What grammar rule have you used to reach that conclusion? I have looked in grammars (books), "googled" and have found somewhat different rules. The best one I found was the following:
Articles: A versus An
"A" goes before all words that begin with consonants.
- a cat
- a dog
- a purple onion
- a buffalo
- a big apple
with one exception: Use an before unsounded h.
- an honorable peace
- an honest error
"An" goes before all words that begin with vowels:
- an apricot
- an egg
- an Indian
- an orbit
- an uprising
with two exceptions: When u makes the same sound as the y in you, or o makes the same sound as w in won, then a is used.
- a union
- a united front
- a unicorn
- a used napkin
- a U.S. ship
- a one-legged man
Note: The choice of article is actually based upon the phonetic (sound) quality of the first letter in a word, not on the orthographic (written) representation of the letter. If the first letter makes a vowel-type sound, you use "an"; if the first letter would makes a consonant-type sound, you use "a." So, if you consider the rule from a phonetic perspective, there aren't any exceptions. Since the 'h' hasn't any phonetic representation, no audible sound, in the first exception, the sound that follows the article is a vowel; consequently, 'an' is used.
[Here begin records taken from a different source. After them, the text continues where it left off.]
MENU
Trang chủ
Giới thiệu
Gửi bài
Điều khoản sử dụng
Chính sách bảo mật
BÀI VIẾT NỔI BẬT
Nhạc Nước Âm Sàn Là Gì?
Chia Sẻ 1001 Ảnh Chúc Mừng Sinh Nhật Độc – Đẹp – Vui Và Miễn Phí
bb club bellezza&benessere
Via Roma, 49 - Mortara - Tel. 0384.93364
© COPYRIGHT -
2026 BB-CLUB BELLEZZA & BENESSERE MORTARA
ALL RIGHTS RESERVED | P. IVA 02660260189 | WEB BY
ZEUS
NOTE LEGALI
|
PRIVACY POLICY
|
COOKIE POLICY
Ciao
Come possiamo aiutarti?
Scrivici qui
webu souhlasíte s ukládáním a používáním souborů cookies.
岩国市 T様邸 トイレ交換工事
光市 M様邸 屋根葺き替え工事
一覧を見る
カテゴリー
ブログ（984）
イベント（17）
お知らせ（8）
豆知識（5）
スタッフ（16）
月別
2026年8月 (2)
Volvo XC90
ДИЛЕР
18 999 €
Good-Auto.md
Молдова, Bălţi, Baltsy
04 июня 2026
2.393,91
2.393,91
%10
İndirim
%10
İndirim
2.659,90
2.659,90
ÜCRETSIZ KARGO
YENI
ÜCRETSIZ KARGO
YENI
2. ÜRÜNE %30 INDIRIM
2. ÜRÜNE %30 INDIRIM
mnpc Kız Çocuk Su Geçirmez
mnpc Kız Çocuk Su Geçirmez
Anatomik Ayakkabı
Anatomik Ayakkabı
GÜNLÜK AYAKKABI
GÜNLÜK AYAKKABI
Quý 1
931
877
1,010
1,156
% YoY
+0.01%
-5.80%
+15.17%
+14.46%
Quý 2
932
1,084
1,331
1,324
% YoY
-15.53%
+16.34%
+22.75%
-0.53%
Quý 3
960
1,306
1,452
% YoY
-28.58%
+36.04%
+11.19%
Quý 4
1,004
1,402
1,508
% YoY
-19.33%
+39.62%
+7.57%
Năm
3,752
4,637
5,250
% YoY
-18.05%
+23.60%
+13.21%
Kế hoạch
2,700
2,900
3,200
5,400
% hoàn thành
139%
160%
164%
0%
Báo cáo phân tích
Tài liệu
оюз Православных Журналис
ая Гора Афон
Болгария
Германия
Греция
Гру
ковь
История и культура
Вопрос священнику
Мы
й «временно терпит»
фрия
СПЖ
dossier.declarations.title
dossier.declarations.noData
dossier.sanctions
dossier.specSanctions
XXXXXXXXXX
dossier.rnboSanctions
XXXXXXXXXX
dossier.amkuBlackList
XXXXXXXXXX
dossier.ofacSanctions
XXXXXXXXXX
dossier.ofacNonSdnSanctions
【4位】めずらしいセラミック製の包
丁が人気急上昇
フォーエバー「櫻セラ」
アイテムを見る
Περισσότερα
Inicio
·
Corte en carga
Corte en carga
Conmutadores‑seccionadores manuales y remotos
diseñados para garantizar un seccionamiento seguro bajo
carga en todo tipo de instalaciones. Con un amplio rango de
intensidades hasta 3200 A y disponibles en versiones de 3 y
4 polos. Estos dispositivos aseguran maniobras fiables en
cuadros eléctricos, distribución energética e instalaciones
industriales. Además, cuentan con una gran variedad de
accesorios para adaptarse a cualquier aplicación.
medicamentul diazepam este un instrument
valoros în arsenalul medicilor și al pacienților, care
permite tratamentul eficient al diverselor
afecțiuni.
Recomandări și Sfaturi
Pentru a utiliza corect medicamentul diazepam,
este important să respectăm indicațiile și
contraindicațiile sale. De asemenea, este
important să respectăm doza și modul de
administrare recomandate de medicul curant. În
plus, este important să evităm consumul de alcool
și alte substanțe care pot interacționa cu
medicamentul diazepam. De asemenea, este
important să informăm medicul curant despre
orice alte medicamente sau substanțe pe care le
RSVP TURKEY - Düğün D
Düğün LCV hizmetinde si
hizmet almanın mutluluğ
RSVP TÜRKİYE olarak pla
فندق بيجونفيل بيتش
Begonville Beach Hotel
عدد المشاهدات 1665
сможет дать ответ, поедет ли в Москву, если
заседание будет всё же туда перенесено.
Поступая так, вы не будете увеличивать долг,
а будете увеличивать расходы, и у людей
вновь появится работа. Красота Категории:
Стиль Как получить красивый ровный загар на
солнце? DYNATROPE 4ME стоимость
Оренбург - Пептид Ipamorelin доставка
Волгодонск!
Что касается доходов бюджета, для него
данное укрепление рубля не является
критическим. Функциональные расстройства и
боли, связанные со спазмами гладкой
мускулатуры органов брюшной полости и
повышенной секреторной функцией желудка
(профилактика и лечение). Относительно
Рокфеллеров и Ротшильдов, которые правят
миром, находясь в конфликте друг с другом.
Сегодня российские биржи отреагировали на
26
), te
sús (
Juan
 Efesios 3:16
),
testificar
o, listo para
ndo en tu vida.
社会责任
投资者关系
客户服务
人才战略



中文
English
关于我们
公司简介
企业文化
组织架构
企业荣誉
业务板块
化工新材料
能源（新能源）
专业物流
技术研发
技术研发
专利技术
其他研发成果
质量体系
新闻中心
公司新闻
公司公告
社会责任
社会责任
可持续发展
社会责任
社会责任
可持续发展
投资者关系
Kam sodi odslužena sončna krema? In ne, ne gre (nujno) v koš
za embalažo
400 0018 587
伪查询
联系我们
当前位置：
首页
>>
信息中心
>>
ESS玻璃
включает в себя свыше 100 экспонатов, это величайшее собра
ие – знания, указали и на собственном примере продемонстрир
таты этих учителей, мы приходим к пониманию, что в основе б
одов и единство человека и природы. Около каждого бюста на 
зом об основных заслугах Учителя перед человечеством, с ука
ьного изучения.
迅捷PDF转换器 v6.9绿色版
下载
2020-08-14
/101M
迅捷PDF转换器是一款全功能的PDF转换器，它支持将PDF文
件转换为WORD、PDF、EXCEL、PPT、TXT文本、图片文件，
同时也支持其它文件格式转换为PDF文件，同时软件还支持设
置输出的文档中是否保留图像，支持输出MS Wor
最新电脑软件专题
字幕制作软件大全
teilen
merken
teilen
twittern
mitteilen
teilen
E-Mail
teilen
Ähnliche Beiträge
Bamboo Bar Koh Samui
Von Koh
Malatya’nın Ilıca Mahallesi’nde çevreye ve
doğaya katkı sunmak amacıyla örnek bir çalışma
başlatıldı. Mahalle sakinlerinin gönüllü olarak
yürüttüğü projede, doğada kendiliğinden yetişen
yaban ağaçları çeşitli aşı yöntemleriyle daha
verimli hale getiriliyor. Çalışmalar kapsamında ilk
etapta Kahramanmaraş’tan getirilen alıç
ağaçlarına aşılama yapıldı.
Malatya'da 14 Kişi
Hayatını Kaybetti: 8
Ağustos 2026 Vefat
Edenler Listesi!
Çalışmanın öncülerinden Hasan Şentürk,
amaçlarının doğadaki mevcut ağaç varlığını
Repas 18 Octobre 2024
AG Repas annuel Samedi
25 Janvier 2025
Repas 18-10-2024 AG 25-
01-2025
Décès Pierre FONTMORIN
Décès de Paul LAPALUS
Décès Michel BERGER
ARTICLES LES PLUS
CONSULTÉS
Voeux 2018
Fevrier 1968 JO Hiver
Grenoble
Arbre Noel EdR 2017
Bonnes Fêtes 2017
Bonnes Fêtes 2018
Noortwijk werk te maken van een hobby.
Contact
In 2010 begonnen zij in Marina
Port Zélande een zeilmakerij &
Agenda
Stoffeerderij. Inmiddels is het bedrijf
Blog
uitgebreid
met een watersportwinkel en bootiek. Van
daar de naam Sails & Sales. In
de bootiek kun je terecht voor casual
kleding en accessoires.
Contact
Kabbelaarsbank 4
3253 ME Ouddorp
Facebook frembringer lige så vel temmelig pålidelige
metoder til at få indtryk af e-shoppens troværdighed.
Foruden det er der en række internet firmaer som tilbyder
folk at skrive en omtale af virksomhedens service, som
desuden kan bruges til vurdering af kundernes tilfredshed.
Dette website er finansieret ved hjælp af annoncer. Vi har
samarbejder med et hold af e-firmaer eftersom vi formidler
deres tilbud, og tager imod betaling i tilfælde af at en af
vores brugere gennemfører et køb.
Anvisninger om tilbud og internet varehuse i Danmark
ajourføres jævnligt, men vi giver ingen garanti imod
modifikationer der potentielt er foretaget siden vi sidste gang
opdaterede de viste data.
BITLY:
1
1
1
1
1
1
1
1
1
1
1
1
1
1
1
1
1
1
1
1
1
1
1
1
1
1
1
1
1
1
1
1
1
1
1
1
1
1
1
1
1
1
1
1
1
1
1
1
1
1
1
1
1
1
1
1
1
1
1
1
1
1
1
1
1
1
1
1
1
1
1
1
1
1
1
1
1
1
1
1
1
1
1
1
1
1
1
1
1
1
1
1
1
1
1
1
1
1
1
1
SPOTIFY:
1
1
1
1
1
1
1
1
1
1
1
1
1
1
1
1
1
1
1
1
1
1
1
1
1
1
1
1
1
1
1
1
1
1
In the second exception, the word-initial 'y' sound (unicorn) is actually a glide [j] phonetically, which has consonantal properties; consequently, it is treated as a consonant, requiring 'a'.
Yes, it does . Thanks a lot .
The problem was the pronunciation of handover. I thought handover had a silent "h". Again, I commonly hear the word "handover" expressed vocally both ways (sounded and unsounded h). Maybe because most of the people with whom I speak English are not native in this language...
One closing question if you don't mind. Is there any rule to know if a word has a sounded/unsounded h? Or we just have to know?
Last edited by lamv; 27-Feb-2009 at 00:20.
English spelling is not phonetic so you just have to know. An English speaker, as opposed to a writer, has no problems with this.
A uniform, 'You' sound.
An uncle, 'uh' sound.
Both begin with 'un'.
In dialects where people drop their h's you will hear them say "an otel" instead of "a hotel". They are applying the a-an rule to how they speak the words. But they are unlikely to do this is written form.
What's a handover?
Thanks for your clarification.
@ Charlie Bernstein
In telecommunications, it is necessary to change the point of attachment (a.k.a base station) to the network when moving with a wireless device (e.g. mobile phone). This operation is called "handover".
Last edited by lamv; 27-Feb-2009 at 01:06.
Please check this link to the Merriam-webster dictionary:
handover - Definition from the Merriam-Webster Online Dictionary
In the audio example the h seems to be silent . Am I right? Can someone please confirm through the phonetic of the word? The two referred exceptions (honest, honorable) seem to be, in fact, phonetically different from the word "handover" in terms of the h pronunciation.
honorable: \ˈä-nər-(ə-)bəl, ˈän-rə-\
Last edited by lamv; 27-Feb-2009 at 01:50.